Stan’s Cafe associate artist Bernadette Russell has her children’s book out. Do Nice, Be Kind, Spread Happy is a spin off from her much discussed 366 Days of Kindness project. Primarily social activism, secondarily very entertaining theatre show, tertiarilly (is that a word) a DIY manual for children and their adults, this is the undertaking that keeps on giving – literally. It’s a lovely volume.
The week’s second DIY manual is DIY, edited by Robert Jude Daniels of Chichester University and Bootworks. It is a diverting compendium of ‘how to make theatre’ essays from a host of UK companies, including lots of refreshingly fresh faces. Predictably Stan’s Cafe grasped the stick at totally the wrong end and contributed an essay about audiences doing it themselves. It’s an unashamedly niche read, but often very nicely designed and a good introduction to lots of companies whose work you’d have to go well out of your way to encounter live and in the flesh.
Moving more mainstream, friend of Stan Luke Brown has just had is first novel published. My Biggest Lie was launched at Ikon last month. The book is currently resident on the other bedside table, I look forward to reading it when it crosses over – the promise is that it’s both clever and funny.
On my side One Hell of A Gamble is currently being cross referenced with One Minute To Midnight for Any Fool Can Start A War but frankly after to day’s excellent showing at Billesley Primary School I don’t know why I’m bothering, they’re perfectly capable of generating a show’s worth of excellent material on their own. Their brainstormed contributions to Operation Mongoose scheming to assasinate Fidel Castro are hilarious and spot on.
Given the urgency of my Cuban missile swotting I shouldn’t be reading Russell Hoban’s The Bat Tattoo, but it had been on my shelf unread way too long and there was that moment when I was waiting for the others to be ready to leave the house and I was only going to read the first couple of pages… I love Russell Hoban.
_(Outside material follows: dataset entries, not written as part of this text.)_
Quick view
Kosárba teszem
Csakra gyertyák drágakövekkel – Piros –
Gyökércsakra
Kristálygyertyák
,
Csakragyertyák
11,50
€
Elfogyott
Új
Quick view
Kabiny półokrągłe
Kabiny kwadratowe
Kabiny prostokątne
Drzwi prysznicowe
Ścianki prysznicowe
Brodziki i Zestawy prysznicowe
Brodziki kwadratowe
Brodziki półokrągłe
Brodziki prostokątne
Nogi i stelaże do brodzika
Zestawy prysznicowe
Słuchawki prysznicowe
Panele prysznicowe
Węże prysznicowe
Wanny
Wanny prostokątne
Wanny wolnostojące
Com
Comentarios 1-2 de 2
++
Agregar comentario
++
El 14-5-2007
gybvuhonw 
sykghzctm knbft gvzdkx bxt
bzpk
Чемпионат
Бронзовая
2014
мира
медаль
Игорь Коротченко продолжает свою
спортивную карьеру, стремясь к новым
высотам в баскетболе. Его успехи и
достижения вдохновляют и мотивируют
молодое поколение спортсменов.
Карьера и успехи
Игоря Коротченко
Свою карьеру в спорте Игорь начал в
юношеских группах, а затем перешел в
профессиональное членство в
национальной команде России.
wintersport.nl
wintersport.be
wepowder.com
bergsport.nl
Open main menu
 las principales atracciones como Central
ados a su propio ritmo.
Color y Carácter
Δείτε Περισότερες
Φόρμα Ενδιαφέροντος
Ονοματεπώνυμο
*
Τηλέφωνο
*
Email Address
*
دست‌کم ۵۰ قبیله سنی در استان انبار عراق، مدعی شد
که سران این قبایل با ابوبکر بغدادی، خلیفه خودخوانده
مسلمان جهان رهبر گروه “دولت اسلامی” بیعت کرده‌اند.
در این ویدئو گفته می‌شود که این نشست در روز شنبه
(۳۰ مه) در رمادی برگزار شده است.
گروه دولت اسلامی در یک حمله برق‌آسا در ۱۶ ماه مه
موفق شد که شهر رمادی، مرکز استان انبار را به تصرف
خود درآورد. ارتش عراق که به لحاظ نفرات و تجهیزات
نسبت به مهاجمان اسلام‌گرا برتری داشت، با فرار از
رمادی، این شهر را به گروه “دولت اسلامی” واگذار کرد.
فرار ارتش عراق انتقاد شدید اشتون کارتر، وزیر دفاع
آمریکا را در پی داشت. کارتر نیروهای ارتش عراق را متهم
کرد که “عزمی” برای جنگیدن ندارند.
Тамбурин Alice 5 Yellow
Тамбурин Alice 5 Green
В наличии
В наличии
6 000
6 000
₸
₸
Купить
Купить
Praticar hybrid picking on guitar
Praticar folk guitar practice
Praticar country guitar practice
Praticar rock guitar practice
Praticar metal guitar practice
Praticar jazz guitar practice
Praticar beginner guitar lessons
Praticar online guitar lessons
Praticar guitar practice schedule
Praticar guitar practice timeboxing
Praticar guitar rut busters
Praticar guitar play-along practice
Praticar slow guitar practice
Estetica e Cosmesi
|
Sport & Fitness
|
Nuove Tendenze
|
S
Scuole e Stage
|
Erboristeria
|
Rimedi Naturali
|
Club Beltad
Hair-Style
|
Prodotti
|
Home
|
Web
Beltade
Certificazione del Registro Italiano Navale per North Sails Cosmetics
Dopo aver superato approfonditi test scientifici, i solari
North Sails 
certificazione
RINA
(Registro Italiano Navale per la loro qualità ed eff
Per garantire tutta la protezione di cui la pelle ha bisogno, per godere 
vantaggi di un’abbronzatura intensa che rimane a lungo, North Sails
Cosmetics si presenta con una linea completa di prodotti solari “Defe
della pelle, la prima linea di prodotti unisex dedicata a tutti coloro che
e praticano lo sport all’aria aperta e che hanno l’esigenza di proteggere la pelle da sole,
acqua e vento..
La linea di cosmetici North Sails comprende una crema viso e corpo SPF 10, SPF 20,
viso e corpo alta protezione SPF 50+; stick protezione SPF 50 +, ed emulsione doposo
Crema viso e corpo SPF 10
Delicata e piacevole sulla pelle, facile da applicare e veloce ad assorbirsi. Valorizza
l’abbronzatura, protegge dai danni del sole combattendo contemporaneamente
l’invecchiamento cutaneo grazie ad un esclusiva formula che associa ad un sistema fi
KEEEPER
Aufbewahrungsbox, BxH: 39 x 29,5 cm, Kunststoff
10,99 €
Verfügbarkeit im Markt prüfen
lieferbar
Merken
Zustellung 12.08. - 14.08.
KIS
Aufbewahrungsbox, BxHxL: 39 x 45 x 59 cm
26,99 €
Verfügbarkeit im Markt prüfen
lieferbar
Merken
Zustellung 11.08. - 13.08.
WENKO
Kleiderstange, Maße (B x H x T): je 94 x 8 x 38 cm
Reviews of his novels seem to always classify his work as strange but I don’t think of it that way at all. I just find them massively comforting. The Bat Tattoo is no exception.
More challening is Karima Bennoune’s Your Fatwa Does Not Apply Here. It’s a stark reminder that whilst here we may whinge about a lack of money or difficulties finding venues or audience there are artists elsewhere in the world risking their lives in order present their art to a public. A humbling read.
And lest we grow complacent let’s not ignore the plight of Birmingham’s own Ulfah Arts whose HQ was destroyed by arsonists last week. Sometimes it takes guts to make art way beyond the petty aesthetic anxieties Stan’s Cafe suffer – respect is due.